MARCH 25, 2010
President Obama’s second nominee to be Army General Counsel headed the legal department at a major newspaper when it published stories that compromised the nation’s top-secret counterterrorism programs, questioning his ability to protect sensitive national security information if he’s confirmed.
The president’s first pick to be the Army’s chief lawyer, Donald Remy, withdrew after getting in trouble for omitting that for six years he was a senior attorney and top executive at collapsed mortgage giant Fannie Mae. Remy suspiciously described the scandal-plagued mortgage firm, now operated by the government, as “a major U.S. company” on his resume and got busted during congressional confirmation hearings.
Obama’s new guy, Solomon Watson, has a few skeletons in his closet as well.

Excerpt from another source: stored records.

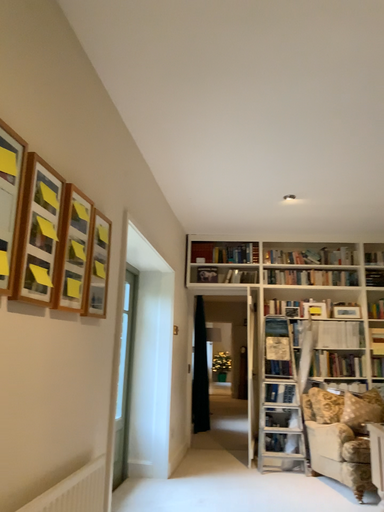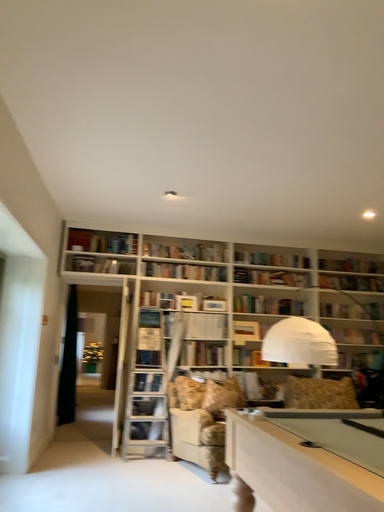
Question: Which way did the camera rotate in the video?

Choices:
 (A) rotated left
 (B) rotated right

Answer: (B)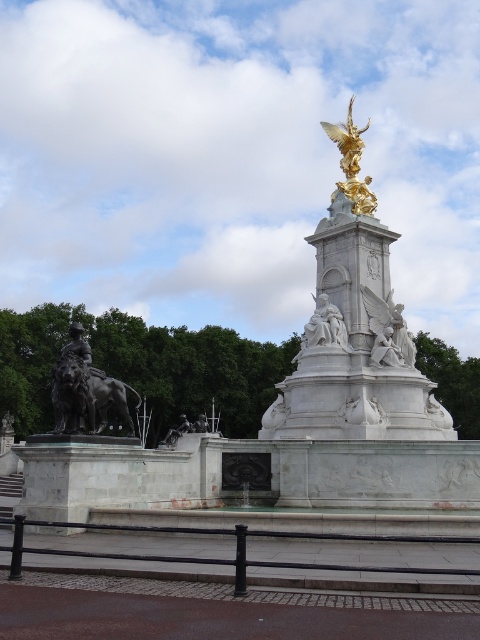
From the picture: You are an art student analyzing the monument. You observe the white marble angel at lower right and the gold metallic angel at upper center. Which angel appears smaller in size?

The white marble angel at lower right appears smaller in size because its width is less than the gold metallic angel at upper center.

You are an art student analyzing the monument. You notice two angels in the scene. The white marble angel at lower right and the gold metallic angel at upper center. Which angel is placed higher in the monument?

The gold metallic angel at upper center is placed higher than the white marble angel at lower right.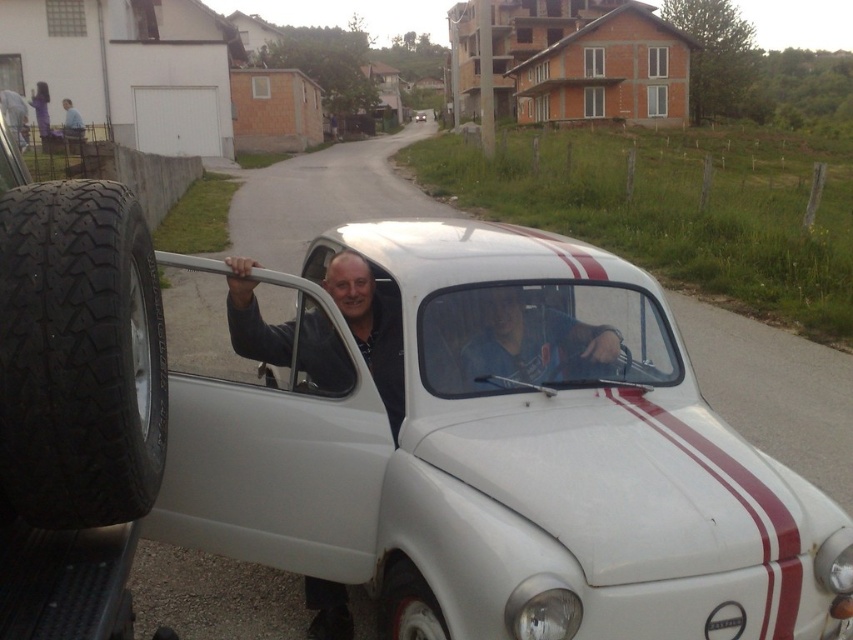
You are a delivery driver who needs to load both the black rubber tire at left and the purple fabric dress at upper left into your truck. Which item should you load first if you want to place the larger item at the bottom?

The purple fabric dress at upper left is larger than the black rubber tire at left, so you should load the purple fabric dress at upper left first to place it at the bottom.

You are a photographer standing in front of the white matte car at center and the purple fabric dress at upper left. Which object is taller?

The purple fabric dress at upper left is taller than the white matte car at center.

Based on the photo, you are a photographer trying to capture both the purple fabric dress at upper left and the white matte car at center in a single frame. Based on their sizes, which object should you focus on to ensure both fit in the photo?

The purple fabric dress at upper left is wider than the white matte car at center. To ensure both fit in the photo, focus on the purple fabric dress at upper left as it requires more horizontal space.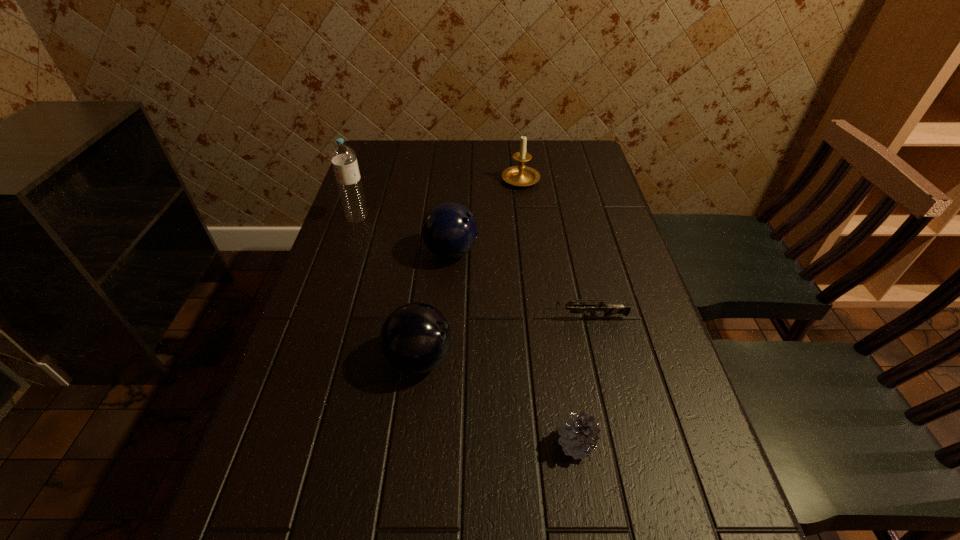
At what (x,y) coordinates should I click in order to perform the action: click on vacant space situated 0.060m with a handle on the side of the candle holder. Please return your answer as a coordinate pair (x, y). This screenshot has width=960, height=540. Looking at the image, I should click on (517, 157).

This screenshot has width=960, height=540. Identify the location of free region located with a handle on the side of the candle holder. (516, 145).

At what (x,y) coordinates should I click in order to perform the action: click on free space located 0.090m with a handle on the side of the candle holder. Please return your answer as a coordinate pair (x, y). Looking at the image, I should click on (517, 153).

Locate an element on the screen. free space located 0.250m on the surface of the farther bowling ball near the finger holes is located at coordinates (574, 252).

Identify the location of free space located on the side of the fifth farthest object with the finger holes. The image size is (960, 540). (570, 359).

Where is `free spot located on the right of the pinecone`? free spot located on the right of the pinecone is located at coordinates (670, 444).

Where is `vacant space located aimed along the barrel of the shortest object`? The height and width of the screenshot is (540, 960). vacant space located aimed along the barrel of the shortest object is located at coordinates (512, 318).

Where is `free region located aimed along the barrel of the shortest object`? The width and height of the screenshot is (960, 540). free region located aimed along the barrel of the shortest object is located at coordinates (x=431, y=318).

This screenshot has height=540, width=960. What are the coordinates of `vacant space located aimed along the barrel of the shortest object` in the screenshot? It's located at (449, 318).

The image size is (960, 540). In order to click on object located in the far edge section of the desktop in this screenshot , I will do `click(521, 175)`.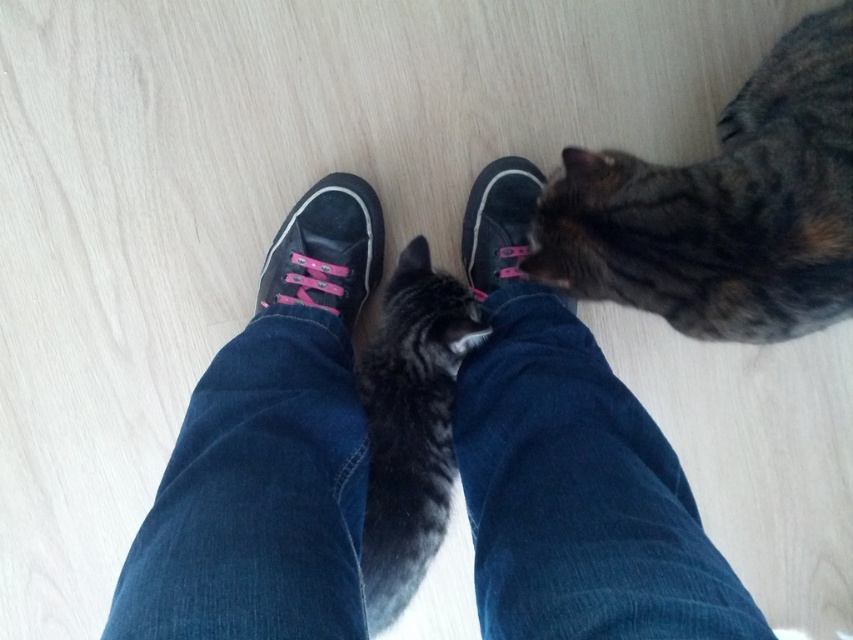
Question: Observing the image, what is the correct spatial positioning of gray striped fur at center in reference to suede/black shoe at center?

Choices:
 (A) above
 (B) below

Answer: (B)

Question: Which of the following is the closest to the observer?

Choices:
 (A) (358, 468)
 (B) (625, 179)

Answer: (A)

Question: Is denim pants at center behind tabby fur cat at lower right?

Choices:
 (A) no
 (B) yes

Answer: (A)

Question: Among these points, which one is farthest from the camera?

Choices:
 (A) (577, 364)
 (B) (399, 451)
 (C) (292, 288)
 (D) (723, 182)

Answer: (C)

Question: Which of the following is the farthest from the observer?

Choices:
 (A) black canvas shoe at center
 (B) suede/black shoe at center

Answer: (A)

Question: Can you confirm if gray striped fur at center is positioned to the right of suede/black shoe at center?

The Vietnam veteran spent three decades at the New York Times and was the paper’s chief legal officer in 2005 and 2006 when it published controversial articles that disclosed classified information about post 9/11 counterterrorism programs.
The first story focused on a top secret intelligence program, conducted by the National Security Agency, to intercept terrorists’ electronic communications worldwide. The second exposed a program, aimed at tracking terrorist funds, involving a Belgium-based banking cooperative that secretly provided U.S. counterterrorism agents with access to databases of international financial transfers.
Both pieces jeopardized—or at the very least compromised—national security, say lawmakers on the Senate Armed Services Committee who grilled Watson this week at a confirmation hearing. A few questioned whether Watson could be trusted to protect classified government secrets if he gets the job.
Watson claims he was not involved in printing the articles and that the newspaper’s publisher and top editor made the decision without consulting him, even though it was a touchy legal matter and he headed the legal department. After being repeatedly pressed by lawmakers, Watson finally criticized the decision to publish the compromising stories, saying he would not have done it had it been his decision to make.
One skeptical member of the Senate panel believes Watson should have done more to prevent the paper’s leadership from publishing sensitive material if in fact he opposed it. His failure to speak up would seem to be a tacit approval for the paper’s action, the senator said.